Sbuffai alzando gli occhi al cielo sotto lo sguardo di mia sorella maggiore che mi stava guardando malissimo. Mi dispiaceva trattare male la mamma, ma proprio non riuscivo ad accettare tutto quello che stava succedendo.
Sono nata a Somma Vesuviana, un paesino sperduto a Napoli. A quattordici anni anni, però, oltre a dover avuto lasciare mio padre, dopo la sua morte improvvisa, ho dovuto lasciare anche la mia casa, la mia routine, le mie persone. Mia madre diceva di aver bisogno di cambiare aria, e quindi decise di trasferisti a Mantova. Quando finalmente, dopo quattro lunghi anni, riuscii ad ambientarmi, mia madre tornò a casa sorridente, dicendo di aver trovato una nuova casa a Somma, e il mondo mi crollò addosso. L'avevo implorata in tutti i modi di restare, dicendole che tornare lì mi avrebbe fatto ricordare troppe cose, eppure non era quello il vero motivo. Certo, tornare in un posto dove avevo vissuto con mio padre non mi rendeva la persona più felice del mondo, ma il problema era un altro, e aveva un nome: Alessio Iodice.
Lui non era solo il mio vicino di casa, lui era anche il mio punto di riferimento, la mia ancora, la mia persona.
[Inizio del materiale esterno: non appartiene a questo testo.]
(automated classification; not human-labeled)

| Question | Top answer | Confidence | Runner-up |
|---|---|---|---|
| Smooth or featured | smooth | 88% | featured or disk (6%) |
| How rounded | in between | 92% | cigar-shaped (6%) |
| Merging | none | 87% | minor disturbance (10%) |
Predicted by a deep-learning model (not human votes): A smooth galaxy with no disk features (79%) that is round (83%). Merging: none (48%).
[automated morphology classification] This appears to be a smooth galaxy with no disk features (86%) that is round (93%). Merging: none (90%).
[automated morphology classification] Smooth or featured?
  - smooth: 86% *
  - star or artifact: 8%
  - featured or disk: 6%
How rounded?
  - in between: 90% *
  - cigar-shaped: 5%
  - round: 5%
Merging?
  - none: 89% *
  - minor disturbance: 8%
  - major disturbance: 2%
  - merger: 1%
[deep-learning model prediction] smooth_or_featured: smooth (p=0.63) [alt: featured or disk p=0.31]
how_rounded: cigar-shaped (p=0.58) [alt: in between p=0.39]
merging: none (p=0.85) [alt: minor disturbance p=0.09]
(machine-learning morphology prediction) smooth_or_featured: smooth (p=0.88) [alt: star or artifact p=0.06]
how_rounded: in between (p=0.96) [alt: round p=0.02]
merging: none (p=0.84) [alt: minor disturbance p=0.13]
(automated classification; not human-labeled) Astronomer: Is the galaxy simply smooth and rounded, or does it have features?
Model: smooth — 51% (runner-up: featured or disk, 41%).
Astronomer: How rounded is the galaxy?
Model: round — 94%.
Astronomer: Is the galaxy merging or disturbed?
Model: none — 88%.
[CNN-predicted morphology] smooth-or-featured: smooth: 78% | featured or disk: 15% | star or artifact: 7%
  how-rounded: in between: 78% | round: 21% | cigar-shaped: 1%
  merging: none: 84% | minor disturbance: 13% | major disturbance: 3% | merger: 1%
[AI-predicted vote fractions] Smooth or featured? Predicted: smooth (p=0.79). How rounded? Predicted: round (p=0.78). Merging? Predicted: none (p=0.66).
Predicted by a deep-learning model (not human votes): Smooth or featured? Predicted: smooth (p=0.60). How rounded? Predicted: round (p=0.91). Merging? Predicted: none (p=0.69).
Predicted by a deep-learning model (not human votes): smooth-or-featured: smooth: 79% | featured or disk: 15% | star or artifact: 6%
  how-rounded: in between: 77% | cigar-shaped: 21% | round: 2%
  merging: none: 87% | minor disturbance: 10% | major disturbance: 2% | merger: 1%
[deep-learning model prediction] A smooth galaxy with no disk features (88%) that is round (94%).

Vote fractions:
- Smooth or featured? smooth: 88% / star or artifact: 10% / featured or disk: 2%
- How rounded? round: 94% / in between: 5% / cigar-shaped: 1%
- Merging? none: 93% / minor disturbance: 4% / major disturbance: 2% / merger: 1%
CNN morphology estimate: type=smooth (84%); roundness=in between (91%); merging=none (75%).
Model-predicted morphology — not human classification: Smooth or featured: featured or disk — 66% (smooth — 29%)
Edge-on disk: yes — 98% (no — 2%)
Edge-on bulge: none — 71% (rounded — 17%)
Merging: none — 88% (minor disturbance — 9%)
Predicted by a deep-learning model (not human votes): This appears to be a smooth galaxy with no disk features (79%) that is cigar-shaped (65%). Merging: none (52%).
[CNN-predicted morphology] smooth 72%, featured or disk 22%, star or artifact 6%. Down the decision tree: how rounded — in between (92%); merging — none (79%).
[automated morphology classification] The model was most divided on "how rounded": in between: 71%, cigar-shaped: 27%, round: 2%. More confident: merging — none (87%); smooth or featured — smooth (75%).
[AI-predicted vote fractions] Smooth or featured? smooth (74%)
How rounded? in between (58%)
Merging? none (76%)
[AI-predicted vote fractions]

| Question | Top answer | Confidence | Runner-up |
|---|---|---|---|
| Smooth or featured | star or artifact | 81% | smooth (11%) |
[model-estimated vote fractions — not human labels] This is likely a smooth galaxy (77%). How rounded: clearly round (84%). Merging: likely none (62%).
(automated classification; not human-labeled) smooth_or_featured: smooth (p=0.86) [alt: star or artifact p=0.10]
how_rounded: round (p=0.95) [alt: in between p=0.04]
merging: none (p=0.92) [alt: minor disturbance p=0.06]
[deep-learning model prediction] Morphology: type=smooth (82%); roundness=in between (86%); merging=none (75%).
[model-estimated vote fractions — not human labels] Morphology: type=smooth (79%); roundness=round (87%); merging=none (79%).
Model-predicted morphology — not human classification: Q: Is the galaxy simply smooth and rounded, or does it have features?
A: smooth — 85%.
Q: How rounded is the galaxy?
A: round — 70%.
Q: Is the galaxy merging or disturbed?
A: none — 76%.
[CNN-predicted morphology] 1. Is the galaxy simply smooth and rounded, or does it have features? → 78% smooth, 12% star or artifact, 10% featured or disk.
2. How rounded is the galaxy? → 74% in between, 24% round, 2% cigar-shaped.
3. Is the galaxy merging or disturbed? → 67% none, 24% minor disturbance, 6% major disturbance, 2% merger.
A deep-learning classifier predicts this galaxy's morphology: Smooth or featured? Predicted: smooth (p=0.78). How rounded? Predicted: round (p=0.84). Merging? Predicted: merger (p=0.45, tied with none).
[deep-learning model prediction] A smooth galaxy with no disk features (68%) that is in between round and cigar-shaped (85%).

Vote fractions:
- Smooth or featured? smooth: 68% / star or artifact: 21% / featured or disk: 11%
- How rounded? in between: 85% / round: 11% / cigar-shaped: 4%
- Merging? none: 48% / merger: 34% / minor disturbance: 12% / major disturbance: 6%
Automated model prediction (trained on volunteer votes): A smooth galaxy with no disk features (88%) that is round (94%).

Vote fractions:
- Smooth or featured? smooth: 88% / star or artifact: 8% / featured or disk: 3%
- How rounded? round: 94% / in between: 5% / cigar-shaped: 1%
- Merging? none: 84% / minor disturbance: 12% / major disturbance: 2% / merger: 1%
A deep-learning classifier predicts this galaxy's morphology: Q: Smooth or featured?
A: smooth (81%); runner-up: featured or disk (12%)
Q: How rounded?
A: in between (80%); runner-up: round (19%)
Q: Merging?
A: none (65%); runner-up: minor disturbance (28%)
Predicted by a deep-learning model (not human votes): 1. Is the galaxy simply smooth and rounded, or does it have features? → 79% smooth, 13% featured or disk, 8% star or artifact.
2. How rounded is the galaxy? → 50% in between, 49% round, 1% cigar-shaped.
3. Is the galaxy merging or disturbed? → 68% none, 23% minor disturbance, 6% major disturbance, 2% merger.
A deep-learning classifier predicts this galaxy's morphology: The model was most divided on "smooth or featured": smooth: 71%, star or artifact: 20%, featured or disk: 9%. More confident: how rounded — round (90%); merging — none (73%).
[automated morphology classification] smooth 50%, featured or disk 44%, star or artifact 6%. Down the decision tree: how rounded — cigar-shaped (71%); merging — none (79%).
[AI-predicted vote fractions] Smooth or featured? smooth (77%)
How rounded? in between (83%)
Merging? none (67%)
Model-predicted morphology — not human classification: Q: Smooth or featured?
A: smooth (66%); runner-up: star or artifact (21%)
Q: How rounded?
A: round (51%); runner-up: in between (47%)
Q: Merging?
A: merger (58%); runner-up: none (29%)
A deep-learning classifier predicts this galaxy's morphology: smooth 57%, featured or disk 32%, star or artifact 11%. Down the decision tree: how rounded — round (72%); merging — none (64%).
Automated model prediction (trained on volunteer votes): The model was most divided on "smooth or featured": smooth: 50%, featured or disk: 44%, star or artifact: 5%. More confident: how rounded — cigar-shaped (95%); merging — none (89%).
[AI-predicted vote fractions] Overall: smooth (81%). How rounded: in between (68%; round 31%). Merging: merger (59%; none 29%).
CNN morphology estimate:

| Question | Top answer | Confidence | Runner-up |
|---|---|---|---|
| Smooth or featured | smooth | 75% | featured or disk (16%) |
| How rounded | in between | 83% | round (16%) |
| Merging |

Eravamo migliori amici, eravamo inseparabili. Nessuno ci vedeva in giro l'uno senza l'altro, e sin da piccoli, una notte andavo a dormire io da lui, e l'altra lui da me. Anche le nostre madri erano molto amiche, e ad ogni festa come il Natale, stavamo insieme.
Quando gli dissi che mi sarei trasferita lui scoppiò in lacrime, e il giorno prima della partenza stemmo insieme, eppure, dopo una settimana che me ne ero andata, lui smise di scrivermi e di chiamarmi, mandando a fanculo tutte le promesse, tutte le cose successe.
Evidentemente lui non ci stava così male.
•••••
Arrivammo nella nostra nuova casa, e io già l'odiavo.
Entrai in camera mia con una faccia schifata, pareti bianche e parquet, sembrava una sala da danza classica. Era tutto troppo ordinato, tutto troppo puro, l'esatto contrario di ciò che ero io. Mia sorella invece era contenta della sua stanza. Anna era bella, femminile e ordinata. Andava bene a scuola ed era amica di tutti. Io invece ero un disastro ambulante.
Fortunatamente, i miei mobili erano neri, mia madre mi fece scegliere almeno quello. C'era una scrivania, un armadio e un letto con affianco un piccolo comodino. Era spoglia, troppo spoglia. Decisi di mettere subito i vestiti a posto, cercando di essere il più ordinata possibile, ma con scarsi risultati. Poi, appesi delle foto alle pareti. Erano poche, e la maggior parte erano di quando ero piccola, con Alessio o altri miei amici. Non volevo pensare ai vecchi tempi, ma era più forte di me.
A Mantova non mi ero fatta molte amicizie, erano tutti troppo diversi, e non mi ci trovavo.
Attaccai le ultime lucine alla stanza, qualche poster, e avevo fatto, eppure non mi sentivo a casa.
Sentii mia madre chiamare me ed Anna dicendo che erano arrivate le pizze. La mattina dopo avremo fatto la prima spesa.
Non mi ero neanche accorta che si era fatta sera, il tempo passava troppo velocemente. Durante la cena mi limitai ad ascoltare le conversazioni di mia madre e mia sorella. Stavano parlando del giorno seguente, avremmo fatto spesa e finito di sistemare e pulire la casa, o almeno, questo avevo capito.
Fortunatamente avevo finito la scuola, e non avevo intenzione di iniziare subito l'università, volevo almeno un anno di pausa.
Appena finito di mangiare corsi in camera mia, misi il pigiama, e mi fiondai sul letto. L'unico lato positivo di quella stanza era che avevo un letto matrimoniale tutto mio, e potevo dormire in pace. Mi coprii con le coperte fino al naso, eravamo a fine gennaio e faceva freddo.
Chiusi gli occhi e sospirai, era stata una lunga giornata ed ero già stanca. Ma era solo il primo giorno.
•••••••
Mia sorella venne a svegliarmi alle nove guadagnandosi le mie imprecazioni. Ero stanca, e non avevo dormito poi così bene. E poi, dovevamo uscire alle undici, era decisamente troppo presto.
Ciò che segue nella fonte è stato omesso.